## TEXT BLOCK

--------------------------------

Brady Township is a civil township of Saginaw County in the U.S. state of Michigan. As of the 2020 Census, the township population was 2,142.

==History==
The first school in what is now Brady Township was established in 1855. The Township itself was organized in 1856.

==Communities==
- Brady Center is an unincorporated community in the township at the intersection of Peet and Hemlock Roads at .

==Geography==
According to the United States Census Bureau, the township has a total area of 36.8 sqmi, of which 36.8 sqmi is land and 0.04 sqmi (0.08%) is water.

==Demographics==
As of the census of 2000, there were 2,344 people, 862 households, and 655 families residing in the township. The population density was 63.8 PD/sqmi. There were 904 housing units at an average density of 24.6 /sqmi. The racial makeup of the township was 97.44% White, 0.55% African American, 0.17% Native American, 0.34% Asian, 0.04% Pacific Islander, 0.34% from other races, and 1.11% from two or more races. Hispanic or Latino of any race were 2.56% of the population.

--------------------------------

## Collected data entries

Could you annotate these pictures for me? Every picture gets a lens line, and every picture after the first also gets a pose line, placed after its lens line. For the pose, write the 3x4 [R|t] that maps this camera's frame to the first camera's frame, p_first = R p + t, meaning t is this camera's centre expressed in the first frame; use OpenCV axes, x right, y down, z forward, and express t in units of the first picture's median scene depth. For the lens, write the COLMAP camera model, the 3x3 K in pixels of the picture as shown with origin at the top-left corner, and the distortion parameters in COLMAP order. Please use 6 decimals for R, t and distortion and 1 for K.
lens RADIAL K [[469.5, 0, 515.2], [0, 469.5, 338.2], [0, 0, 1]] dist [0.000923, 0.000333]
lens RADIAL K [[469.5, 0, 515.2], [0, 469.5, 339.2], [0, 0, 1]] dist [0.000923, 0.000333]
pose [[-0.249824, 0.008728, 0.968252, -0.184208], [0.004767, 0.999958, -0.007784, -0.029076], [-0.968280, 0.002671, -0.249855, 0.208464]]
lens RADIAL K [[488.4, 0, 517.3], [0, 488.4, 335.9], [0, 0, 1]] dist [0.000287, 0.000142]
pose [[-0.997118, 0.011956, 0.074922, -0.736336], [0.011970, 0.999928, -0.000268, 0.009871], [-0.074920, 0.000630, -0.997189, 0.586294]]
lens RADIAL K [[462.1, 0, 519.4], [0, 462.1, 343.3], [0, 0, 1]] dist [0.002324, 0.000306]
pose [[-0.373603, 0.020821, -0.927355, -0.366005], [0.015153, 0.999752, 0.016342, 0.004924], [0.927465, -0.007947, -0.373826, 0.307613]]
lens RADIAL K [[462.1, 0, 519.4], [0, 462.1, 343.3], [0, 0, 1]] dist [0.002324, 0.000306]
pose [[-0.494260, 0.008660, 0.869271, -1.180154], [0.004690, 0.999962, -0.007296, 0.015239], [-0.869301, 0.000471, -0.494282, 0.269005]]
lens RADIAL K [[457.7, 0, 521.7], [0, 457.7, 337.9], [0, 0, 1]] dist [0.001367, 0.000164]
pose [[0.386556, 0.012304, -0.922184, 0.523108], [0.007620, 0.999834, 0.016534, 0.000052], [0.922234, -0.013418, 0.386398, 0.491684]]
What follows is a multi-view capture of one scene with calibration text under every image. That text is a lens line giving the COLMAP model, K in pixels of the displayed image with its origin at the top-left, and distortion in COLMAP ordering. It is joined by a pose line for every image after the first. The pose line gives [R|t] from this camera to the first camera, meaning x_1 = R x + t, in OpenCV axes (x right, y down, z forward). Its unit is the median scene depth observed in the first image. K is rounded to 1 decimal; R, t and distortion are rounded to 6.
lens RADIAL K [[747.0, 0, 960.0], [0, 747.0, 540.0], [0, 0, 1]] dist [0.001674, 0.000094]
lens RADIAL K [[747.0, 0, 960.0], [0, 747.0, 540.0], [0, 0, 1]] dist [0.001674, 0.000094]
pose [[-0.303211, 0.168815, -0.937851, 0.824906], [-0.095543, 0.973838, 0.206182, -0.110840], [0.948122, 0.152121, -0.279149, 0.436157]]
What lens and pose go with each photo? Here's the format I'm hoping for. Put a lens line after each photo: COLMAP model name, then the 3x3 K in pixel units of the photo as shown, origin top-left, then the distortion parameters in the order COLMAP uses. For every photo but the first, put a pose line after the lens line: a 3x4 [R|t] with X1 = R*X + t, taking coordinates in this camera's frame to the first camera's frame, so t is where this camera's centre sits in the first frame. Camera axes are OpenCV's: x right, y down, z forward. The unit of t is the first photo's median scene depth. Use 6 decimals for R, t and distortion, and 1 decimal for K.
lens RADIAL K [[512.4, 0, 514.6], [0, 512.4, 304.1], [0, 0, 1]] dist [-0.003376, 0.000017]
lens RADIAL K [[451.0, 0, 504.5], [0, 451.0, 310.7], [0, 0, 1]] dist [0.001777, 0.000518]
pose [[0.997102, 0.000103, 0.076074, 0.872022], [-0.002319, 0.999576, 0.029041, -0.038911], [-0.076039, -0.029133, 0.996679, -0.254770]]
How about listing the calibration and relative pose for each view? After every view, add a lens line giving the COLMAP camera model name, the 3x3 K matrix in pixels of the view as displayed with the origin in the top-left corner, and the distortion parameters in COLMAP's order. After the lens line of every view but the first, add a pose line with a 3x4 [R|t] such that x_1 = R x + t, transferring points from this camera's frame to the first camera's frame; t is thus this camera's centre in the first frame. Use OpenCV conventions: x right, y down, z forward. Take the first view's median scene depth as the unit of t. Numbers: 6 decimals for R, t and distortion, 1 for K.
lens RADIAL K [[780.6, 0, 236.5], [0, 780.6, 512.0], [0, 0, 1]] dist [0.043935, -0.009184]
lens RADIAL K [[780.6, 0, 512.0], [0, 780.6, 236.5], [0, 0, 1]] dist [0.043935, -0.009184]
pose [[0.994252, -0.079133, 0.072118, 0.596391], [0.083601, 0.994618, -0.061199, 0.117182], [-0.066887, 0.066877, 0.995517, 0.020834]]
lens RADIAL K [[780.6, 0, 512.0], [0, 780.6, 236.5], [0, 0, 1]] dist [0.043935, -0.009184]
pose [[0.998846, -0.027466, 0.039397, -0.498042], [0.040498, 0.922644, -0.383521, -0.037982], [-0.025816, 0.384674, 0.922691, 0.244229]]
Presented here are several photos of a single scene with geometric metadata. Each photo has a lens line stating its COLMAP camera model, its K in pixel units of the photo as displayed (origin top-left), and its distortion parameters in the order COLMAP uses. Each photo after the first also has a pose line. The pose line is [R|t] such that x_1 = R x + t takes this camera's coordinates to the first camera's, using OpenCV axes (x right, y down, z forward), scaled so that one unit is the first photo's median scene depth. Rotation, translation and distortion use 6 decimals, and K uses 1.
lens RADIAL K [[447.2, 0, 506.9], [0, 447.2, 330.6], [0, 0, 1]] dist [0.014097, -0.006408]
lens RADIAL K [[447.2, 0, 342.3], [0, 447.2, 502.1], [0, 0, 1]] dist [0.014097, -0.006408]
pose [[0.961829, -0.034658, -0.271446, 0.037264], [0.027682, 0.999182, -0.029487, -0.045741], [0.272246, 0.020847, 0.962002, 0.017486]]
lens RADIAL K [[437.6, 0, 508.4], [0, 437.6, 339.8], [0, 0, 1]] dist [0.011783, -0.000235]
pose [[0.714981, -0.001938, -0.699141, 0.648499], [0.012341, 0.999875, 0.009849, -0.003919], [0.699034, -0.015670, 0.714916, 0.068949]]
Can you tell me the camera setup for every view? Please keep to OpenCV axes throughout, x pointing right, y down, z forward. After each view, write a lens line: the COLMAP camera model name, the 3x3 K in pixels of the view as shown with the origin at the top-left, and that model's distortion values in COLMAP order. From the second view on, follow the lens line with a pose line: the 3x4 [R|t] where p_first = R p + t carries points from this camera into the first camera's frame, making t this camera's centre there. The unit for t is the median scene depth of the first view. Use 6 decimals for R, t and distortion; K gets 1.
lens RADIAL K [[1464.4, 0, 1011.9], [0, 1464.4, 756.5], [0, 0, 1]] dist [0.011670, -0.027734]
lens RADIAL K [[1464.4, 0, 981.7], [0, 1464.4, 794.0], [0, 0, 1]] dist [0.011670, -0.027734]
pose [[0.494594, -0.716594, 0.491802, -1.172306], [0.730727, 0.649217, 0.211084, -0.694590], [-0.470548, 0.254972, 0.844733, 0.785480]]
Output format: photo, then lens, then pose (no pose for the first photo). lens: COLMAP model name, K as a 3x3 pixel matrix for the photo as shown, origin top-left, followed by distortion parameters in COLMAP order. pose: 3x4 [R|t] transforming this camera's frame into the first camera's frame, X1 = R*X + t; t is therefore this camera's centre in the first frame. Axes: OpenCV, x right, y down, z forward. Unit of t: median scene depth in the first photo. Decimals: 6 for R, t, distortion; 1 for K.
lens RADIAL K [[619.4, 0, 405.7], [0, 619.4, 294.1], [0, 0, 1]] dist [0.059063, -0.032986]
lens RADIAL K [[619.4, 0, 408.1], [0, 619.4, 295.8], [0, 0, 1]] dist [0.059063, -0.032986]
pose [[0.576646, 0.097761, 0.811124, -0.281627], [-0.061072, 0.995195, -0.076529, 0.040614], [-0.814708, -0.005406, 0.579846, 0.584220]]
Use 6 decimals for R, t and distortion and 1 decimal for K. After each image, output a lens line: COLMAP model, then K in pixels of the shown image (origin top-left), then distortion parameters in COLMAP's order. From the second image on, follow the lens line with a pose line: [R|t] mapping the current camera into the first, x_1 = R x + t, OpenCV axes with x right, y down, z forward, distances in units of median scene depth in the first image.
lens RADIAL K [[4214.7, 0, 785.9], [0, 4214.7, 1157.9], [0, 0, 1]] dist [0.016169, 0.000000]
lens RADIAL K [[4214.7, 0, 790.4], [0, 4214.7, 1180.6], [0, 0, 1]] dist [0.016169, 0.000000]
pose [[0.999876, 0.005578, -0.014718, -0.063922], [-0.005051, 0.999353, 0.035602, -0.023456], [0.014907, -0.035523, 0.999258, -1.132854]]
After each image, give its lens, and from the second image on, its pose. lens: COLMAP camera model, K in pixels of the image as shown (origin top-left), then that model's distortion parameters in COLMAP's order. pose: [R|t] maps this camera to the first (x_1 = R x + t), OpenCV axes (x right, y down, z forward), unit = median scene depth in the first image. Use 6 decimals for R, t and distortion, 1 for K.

--------------------------------

## REQUIRED ACTIONS
1. In one to three sentences, explain what the Brady Township article gives as the basis for its figures on the township's total, land and water area.
2. Transcribe the part of the Brady Township article that opens with the words containing "Brady Township is" and closes with "(0.08%) is water.".

## ANSWERS BELOW
1. The Brady Township article attributes its area figures to the United States Census Bureau. It gives a total area of 36.8 sqmi, with 0.04 sqmi (0.08%) of that being water.

2.
Brady Township is a civil township of Saginaw County in the U.S. state of Michigan. As of the 2020 Census, the township population was 2,142.

==History==
The first school in what is now Brady Township was established in 1855. The Township itself was organized in 1856.

==Communities==
- Brady Center is an unincorporated community in the township at the intersection of Peet and Hemlock Roads at .

==Geography==
According to the United States Census Bureau, the township has a total area of 36.8 sqmi, of which 36.8 sqmi is land and 0.04 sqmi (0.08%) is water.